We let him crash a night at the anarchist collective I'm staying at.

He was fine until tonight, when he got hammered and took a bunch of ambien. In his delirious stooper he tried to light my guitar on fire, (he poured lighter fluid on it) broke into the neighbors house, and tried to tear down our fence from multiple points.

He didn't respond to polite requests, and when I was ready to get violent he seemed to gain some lucidity. We threw his shit over the fence and we're waiting for him to leave as I write this.

@joeycalzone is also here.


----------



## Mongo (Aug 13, 2014)

I took the ambient to go to sleep since I've had a lack of sleep and have been depressed. I had gotten ready for bed and the next thing I knew I was out on the street.


----------



## Carmelita (Aug 13, 2014)

Hahahahahaha sounds like a good time


----------



## Mongo (Aug 13, 2014)

All I can do is apologize for my jackassery. I feel like an ass


----------



## autumn (Aug 13, 2014)

Mongo said:


> I took the ambient to go to sleep since I've had a lack of sleep and have been depressed. I had gotten ready for bed and the next thing I knew I was out on the street.



On second thought this isn't worthy of getting you on the untrustworthoy list. I was extremely pissed off because that guitar belonged to my sister who very recently took her own life.


----------



## Matt Derrick (Aug 13, 2014)

well damn, that's fucked up, but it seems like you two maybe have worked it out? at least mongo seems sorry...

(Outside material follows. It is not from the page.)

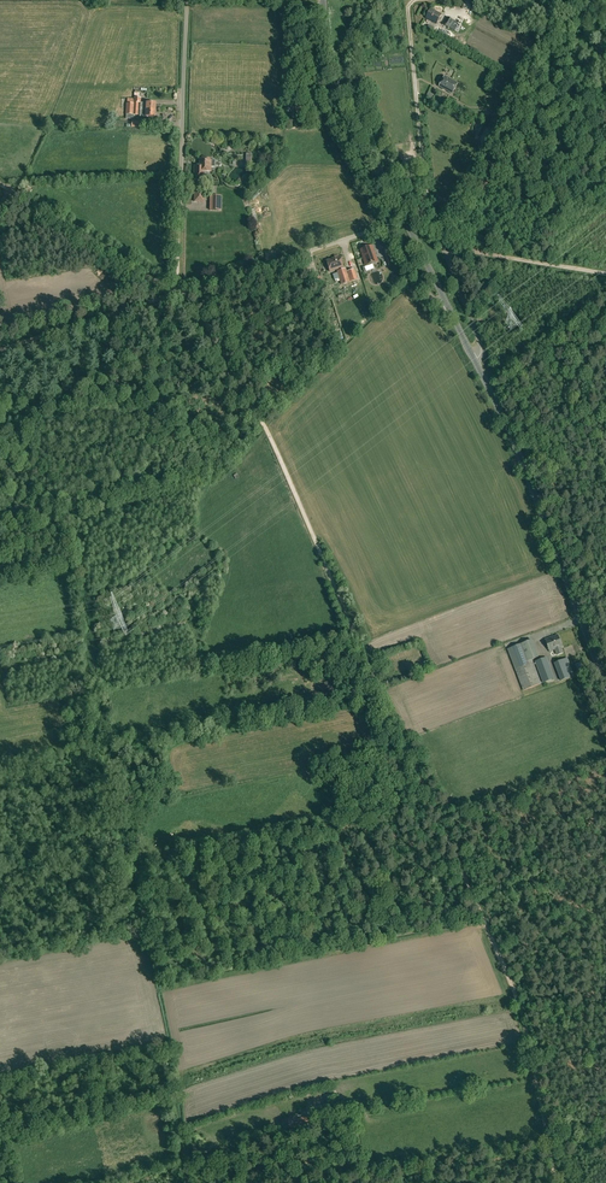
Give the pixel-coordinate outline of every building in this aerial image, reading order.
[(437,24),(442,14),(431,8),(426,18),(437,24)] [(450,28),(454,21),(447,17),(443,25),(450,28)] [(452,94),(458,83),(445,76),(439,87),(452,94)] [(138,115),(138,109),(133,109),(133,99),(127,99),(126,118),(126,119),(133,119),(134,115),(138,115)] [(462,107),(455,103),(448,100),(446,104),(453,108),(460,112),(462,107)] [(154,117),(155,110),(154,110),(146,110),(140,109),(139,116),(145,117),(154,117)] [(497,110),(492,119),(500,123),(504,114),(497,110)] [(201,157),(201,159),(199,159),(199,166),(194,166),(194,176),(204,176),(204,171),(210,171),(211,167),(214,167),(215,160),(209,160),(209,159),(205,159),(204,157),(201,157)] [(204,190),(195,190),(194,201),(203,202),(204,190)] [(211,195),(210,210),(221,211),(221,196),(211,195)] [(373,247),(362,250),(364,259),(365,259),(366,264),(377,261),(375,256),(376,256),(373,247)] [(393,255),(386,257),(389,265),(396,263),(393,255)] [(340,256),(325,261),(329,272),(343,267),(340,256)] [(345,268),(337,271),(338,276),(339,276),(341,285),(351,282),(347,271),(346,272),(345,268)] [(354,269),(347,271),(351,282),(357,280),(354,269)] [(313,278),(315,285),(323,283),(320,276),(313,278)] [(328,305),(322,307),(325,317),(331,315),(328,305)] [(334,323),(328,325),(330,332),(336,330),(334,323)] [(563,653),(560,647),(562,647),(558,635),(545,640),(550,651),(555,649),(557,655),(563,653)] [(538,657),(532,640),(508,649),(524,690),(540,684),(531,659),(538,657)] [(413,666),(410,655),(405,656),(408,668),(413,666)] [(535,661),(543,683),(554,679),(546,657),(535,661)] [(555,663),(561,681),(574,676),(567,658),(555,663)] [(320,691),(321,691),(326,690),(326,694),(331,694),(331,690),(331,685),(330,685),(330,682),(326,683),(326,685),(319,686),(318,686),(318,687),(317,687),(317,688),(317,689),(318,689),(318,690),(319,690),(319,691),(320,691)]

@Mongo did you do some drinking with the ambien or something? people usually don't black out like that unless there's some combo of drugs going on.


----------



## Mongo (Aug 13, 2014)

Matt Derrick said:


> well damn, that's fucked up, but it seems like you two maybe have worked it out? at least mongo seems sorry...
> 
> @Mongo did you do some drinking with the ambien or something? people usually don't black out like that unless there's some combo of drugs going on.



yeah, I had a bunch of beers before hand. I thought I was gonna go and pass out soon and I took one 10mg and wasn't even thinking about how much beer I had drank.


----------



## Weston (Aug 13, 2014)

ROFL!! Mongo, and all involved... Ambien can cause people to do some very strange things and have absolutely no recollection of it whatsoever. Sounds like a fucked up situation! Good to see things working out though, friends are hard to find.


----------



## libro (Aug 14, 2014)

Oh yeah, ambien and booze is a bad combo. Youll destroy everything you can


----------



## eske silver (Aug 14, 2014)

WTF! When I stayed with you guys, It was soooo boring comparing to this!
Mongo! Let the party beast ROAR!

p.s. Sorry @zim, I know how that feels. A shitbag who was four-bags-deep in booze at Hellarity took to the floor to my guitar while wasted. It sucked.


----------



## Matt Derrick (Aug 14, 2014)

i'm under the opinion that mongo learned his lesson and zim is okay with me moving this thread... so moved to general banter.


----------



## wrkrsunite (Aug 14, 2014)

Man this just seems to all have worked out, in a way kids usually never let shit go down. Makes me kinda hopeful for our types we don't have to always fight and stab and smiley each other. Fuckin hippies.


----------



## LeftCoast (Aug 31, 2014)

I housed up @Mongo and he was totally fine. Guy was hospitable and took care of himself.


----------